Straight of the bat, there is such an obvious international edge to the sound; you can tell it was mixed and mastered in Finland, where that scene of symphonic heavy metal thrives. Sonic Altar themselves are incredibly tight in their musicianship, with some brilliantly consistent high pace on the guitars sprayed with a generous helping of crash symbols.
What really stands out with this Kiwi band is the clean vocal style of singer Kane Bennett. Unlike most heavy metal to come from our shores, which supplements the deep drudging guitars with heavy growls and screams, Bennett instead goes for the high clean route, with the odd abrasive element thrown in. In many cases, this style of vocals can make the music feel hollow, but there is such depth to the instrumentation that this is not the case here.
The vocal timbre provides an almost 80's aesthetic with the level of resonance and reverb. Much like the style that was notably popular back in the days of Black Sabbath and Dio. Creating an almost speed/symphonic metal hybrid, Sonic Altar provide thick dark riffs at a very organic rhythm that gets the head banging with some well-balanced synth that permeates into every nook and cranny.
Admittedly their sound is so consistent that as the album progresses it could easily start to feel like much of the same, but they switch up the pace with the likes of Black Days and The Killer in Me, to keep everything engaging.
Their sound is so entrenched in that European heavy metal scene that their track Ghost in the Mirror is reminiscent of Swedish band, Ghost, during the choruses with some nods to the styling of Swedish prog-rockers Opeth in the heavier breakdowns.
High-quality production, piercing vocals, and solid musicianship makes Under A Dying Sun a top-notch sing-along, headbanging album
Echoing the ghosts of the classic metal hey-day with a revatilized sound, a unique blend of style and influence, Sonic Altar are a force to be reckoned with. The worship of music, a translation of the band name, is really what it means to be Sonic Altar. With a mission of bringing back the melodic substance to hard rock and being a live act to remember, the band have worked themselves to the bone since conception. Sonic Altar is here to melt your face.
Formed in early 2006, Sonic Altar began as a jam band amongst school friends. That year the band played in Hong Kong and recorded a single which received national air play in New Zealand.
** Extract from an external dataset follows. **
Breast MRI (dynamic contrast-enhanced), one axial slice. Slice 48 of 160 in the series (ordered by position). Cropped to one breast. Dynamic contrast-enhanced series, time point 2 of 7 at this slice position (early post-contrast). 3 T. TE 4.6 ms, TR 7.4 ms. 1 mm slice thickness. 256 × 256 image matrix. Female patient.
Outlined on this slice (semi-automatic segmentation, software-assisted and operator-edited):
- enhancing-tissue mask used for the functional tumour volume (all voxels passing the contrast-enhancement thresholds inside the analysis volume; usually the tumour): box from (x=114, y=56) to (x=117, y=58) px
Between 2006 and 2008 the band progressed, undergoing some line up changes and solidified it's harder edged direction in late 2008. With a firm direction set, the band set about writing a new catalogue of songs and played all over New Zealand in 2009, blowing audiences away with their live performances. Sonic Altar have also supported some very big names in their home country, such as Ozzy Osbourne, KISS, Alice Cooper and Whitesnake.
In late 2009 the band decided that they had the right material to make an album. Instead of waiting to be discovered they decided to bite the bullet and make the album. In December of that year the band began recording with producer Mike Exeter (Black Sabbath, Jeff Beck, Glenn Hughes, Cradle of Filth) and finished mixing their debut album No Sacrifice, in May 2010.